The Desire Of Others
Hanna LimuljaIn The Desire Of Others, anthropologist Hanna Limulja offers a fascinating gateway into the Yanomami world through the profound realm of their dreams. What do they dream about? What does it mean to dream, and why is it so deeply important? Among the Yanomami, dreams are not merely the unconscious desires of the individual, as Western psychoanalysis might describe them. Instead, to dream is to physically and spiritually inhabit other worlds, to encounter other beings, and, in these extraordinary encounters, to be mobilized by the desires of others.

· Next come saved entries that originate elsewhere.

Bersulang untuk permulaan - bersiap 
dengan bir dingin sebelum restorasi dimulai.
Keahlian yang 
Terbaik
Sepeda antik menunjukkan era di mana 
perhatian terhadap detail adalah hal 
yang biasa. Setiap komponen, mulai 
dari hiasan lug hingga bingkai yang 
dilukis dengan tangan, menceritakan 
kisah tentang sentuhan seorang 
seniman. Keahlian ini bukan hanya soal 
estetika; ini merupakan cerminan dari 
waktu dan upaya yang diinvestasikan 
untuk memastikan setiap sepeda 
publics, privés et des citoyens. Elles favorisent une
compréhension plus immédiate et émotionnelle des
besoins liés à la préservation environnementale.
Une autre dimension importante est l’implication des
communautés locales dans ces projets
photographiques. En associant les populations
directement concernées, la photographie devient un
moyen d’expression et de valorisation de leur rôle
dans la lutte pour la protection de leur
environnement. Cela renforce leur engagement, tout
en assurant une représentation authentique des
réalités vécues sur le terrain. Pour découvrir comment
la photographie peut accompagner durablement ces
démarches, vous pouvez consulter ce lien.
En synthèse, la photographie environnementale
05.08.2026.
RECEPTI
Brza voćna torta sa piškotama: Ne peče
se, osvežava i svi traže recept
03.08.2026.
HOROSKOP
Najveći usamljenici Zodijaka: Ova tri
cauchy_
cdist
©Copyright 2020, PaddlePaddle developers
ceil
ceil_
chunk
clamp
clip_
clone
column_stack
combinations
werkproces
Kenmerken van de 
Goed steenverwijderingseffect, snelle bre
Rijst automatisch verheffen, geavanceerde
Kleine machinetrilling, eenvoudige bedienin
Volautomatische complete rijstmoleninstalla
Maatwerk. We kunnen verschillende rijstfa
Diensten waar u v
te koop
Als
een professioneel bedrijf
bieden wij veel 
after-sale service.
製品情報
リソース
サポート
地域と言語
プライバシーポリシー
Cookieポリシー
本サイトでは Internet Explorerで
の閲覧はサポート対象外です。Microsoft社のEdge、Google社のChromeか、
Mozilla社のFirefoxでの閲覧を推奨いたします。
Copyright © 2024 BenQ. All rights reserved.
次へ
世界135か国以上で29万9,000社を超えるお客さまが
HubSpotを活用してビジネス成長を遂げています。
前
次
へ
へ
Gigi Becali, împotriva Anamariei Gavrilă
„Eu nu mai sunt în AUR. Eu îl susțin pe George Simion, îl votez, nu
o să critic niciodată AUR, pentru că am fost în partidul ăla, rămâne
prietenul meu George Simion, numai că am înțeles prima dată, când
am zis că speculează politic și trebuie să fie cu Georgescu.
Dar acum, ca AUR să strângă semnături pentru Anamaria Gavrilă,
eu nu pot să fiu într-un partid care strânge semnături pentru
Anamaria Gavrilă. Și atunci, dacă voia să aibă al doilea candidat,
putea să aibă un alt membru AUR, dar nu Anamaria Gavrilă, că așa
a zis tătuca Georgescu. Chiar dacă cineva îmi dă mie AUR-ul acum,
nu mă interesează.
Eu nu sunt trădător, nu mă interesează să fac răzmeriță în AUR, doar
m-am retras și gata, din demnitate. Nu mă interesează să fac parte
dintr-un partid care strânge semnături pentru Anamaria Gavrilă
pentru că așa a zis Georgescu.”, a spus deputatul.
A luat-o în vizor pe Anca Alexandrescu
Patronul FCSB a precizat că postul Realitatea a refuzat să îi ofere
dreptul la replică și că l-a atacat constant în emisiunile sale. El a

When shared socially, dreaming acquires essential practical functions and plays a highly political role in the daily life of the community. Dreaming of an enemy serves as a warning to guard the communal house the next day; if someone appears richly adorned in a dream, as if they are already in the realm of the dead, the community must fiercely protect their safety to keep them anchored in the living world. While everyone dreams, the shamans are the true masters of this realm. Through dreaming, they travel, open themselves to alterity, and explore the unknown. As Yanomami shaman Davi Kopenawa powerfully asserts, the white people do not know how to dream—they only dream of themselves and their private worries. Published around the 30th anniversary of the demarcation of the Yanomami Indigenous Territory, this vital ethnographic work invites readers to finally "dream of the forest" and learn from a deeply interconnected way of being.